This is a beta-stage financial model for estimating the cost of tax incentives in mining, including behavioural responses as set out in Tax Incentives in Mining: Minimising Risks to Revenue. Users are advised to read the guidance note and the Supplementary Guidance: How to Use Financial Modelling to Estimate the Cost of Tax Incentives before using this model.
The model is pre-configured for a representative medium-sized surface gold mine in sub-Saharan Africa and typical tax and royalty fiscal regime. The project assumptions are based on data from the World Bank Sourcebook and various technical reports filed with securities administrations. It can be used to examine the cost of tax incentives on the representative gold mine, but users should note that the insights gained may not apply more broadly to other projects with different commodity types, cost bases and fiscal regimes. Every mining project is unique, and financial modelling needs to reflect the specifics of the project and fiscal regime that applies to it.
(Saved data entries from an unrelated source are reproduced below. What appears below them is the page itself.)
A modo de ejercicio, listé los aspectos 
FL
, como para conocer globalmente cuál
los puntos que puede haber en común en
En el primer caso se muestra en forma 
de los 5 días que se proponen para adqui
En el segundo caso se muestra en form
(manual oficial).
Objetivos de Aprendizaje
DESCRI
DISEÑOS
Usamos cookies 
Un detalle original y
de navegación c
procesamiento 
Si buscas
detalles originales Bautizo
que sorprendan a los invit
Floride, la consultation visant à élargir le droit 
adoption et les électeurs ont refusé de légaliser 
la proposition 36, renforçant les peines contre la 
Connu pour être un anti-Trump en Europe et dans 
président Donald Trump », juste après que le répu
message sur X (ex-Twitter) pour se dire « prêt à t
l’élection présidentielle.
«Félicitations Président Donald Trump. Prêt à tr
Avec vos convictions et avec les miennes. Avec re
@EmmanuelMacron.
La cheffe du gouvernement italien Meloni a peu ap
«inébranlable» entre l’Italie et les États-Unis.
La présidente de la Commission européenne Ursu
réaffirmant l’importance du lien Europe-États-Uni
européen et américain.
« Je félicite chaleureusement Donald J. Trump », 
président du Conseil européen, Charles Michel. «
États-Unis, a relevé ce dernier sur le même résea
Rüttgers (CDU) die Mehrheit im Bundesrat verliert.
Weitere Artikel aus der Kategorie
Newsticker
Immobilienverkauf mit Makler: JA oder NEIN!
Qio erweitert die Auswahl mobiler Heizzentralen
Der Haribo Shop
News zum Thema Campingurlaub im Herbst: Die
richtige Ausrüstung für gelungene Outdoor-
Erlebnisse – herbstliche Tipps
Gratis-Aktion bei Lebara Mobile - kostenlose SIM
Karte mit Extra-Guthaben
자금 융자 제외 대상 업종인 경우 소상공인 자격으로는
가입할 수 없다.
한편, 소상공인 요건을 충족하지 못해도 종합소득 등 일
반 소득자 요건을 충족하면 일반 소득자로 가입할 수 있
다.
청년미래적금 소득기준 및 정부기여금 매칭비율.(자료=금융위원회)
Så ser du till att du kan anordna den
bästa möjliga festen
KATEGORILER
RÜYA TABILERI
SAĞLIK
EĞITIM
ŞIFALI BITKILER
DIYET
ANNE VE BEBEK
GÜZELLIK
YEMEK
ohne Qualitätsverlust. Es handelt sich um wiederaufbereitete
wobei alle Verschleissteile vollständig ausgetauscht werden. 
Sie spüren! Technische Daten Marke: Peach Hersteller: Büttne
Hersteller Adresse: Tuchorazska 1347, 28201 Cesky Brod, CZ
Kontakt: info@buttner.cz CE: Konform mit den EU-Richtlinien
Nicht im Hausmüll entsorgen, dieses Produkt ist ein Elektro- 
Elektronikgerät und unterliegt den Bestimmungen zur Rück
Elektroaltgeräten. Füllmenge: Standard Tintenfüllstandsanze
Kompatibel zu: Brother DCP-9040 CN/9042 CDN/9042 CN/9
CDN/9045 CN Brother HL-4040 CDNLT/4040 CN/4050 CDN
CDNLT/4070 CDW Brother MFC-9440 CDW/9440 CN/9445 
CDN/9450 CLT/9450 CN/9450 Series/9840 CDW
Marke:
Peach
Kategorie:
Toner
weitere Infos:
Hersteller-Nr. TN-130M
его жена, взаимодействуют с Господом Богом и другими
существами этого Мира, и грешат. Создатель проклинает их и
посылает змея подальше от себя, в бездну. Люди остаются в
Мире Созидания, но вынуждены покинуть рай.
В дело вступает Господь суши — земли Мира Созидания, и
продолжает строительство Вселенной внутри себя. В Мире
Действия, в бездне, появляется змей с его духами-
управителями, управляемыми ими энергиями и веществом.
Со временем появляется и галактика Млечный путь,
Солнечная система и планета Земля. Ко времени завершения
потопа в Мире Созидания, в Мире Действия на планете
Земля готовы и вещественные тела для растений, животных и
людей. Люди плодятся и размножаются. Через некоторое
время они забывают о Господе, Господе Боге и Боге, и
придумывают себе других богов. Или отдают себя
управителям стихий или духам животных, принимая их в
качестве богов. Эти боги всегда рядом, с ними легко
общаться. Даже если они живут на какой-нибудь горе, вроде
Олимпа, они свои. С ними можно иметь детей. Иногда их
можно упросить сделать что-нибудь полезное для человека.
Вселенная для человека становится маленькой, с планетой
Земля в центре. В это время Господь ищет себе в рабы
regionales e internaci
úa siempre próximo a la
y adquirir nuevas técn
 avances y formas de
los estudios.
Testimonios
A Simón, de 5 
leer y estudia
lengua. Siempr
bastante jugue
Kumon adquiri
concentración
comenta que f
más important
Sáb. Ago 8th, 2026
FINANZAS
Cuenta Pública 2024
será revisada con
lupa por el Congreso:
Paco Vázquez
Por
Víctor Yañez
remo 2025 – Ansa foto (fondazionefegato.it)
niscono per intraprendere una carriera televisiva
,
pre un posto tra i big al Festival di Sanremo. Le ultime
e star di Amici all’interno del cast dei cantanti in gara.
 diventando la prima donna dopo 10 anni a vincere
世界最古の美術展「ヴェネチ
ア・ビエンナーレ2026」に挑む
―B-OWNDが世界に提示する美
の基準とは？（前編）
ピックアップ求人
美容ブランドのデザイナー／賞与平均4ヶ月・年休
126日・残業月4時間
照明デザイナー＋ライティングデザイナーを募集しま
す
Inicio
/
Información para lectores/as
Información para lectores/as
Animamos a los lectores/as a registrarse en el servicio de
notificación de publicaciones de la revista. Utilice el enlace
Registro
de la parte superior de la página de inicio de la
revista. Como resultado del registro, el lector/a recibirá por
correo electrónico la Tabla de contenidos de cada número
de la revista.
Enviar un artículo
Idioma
The IGF has therefore released the model under Creative Commons Attribution-ShareAlike 4.0 International License (CC-BY-SA 4.0) so that users can make changes to the model to adapt it to local circumstances. The model follows the FAST Standard of financial modelling to help with transferability and to make it as easy as possible for users to make structural changes, for example, to change the mine type, commodity or fiscal regime.
Users who intend to adapt the model should first read Supplementary Guidance: How to Use Financial Modelling to Estimate the Cost of Tax Incentives to get a better understanding of the model’s architecture.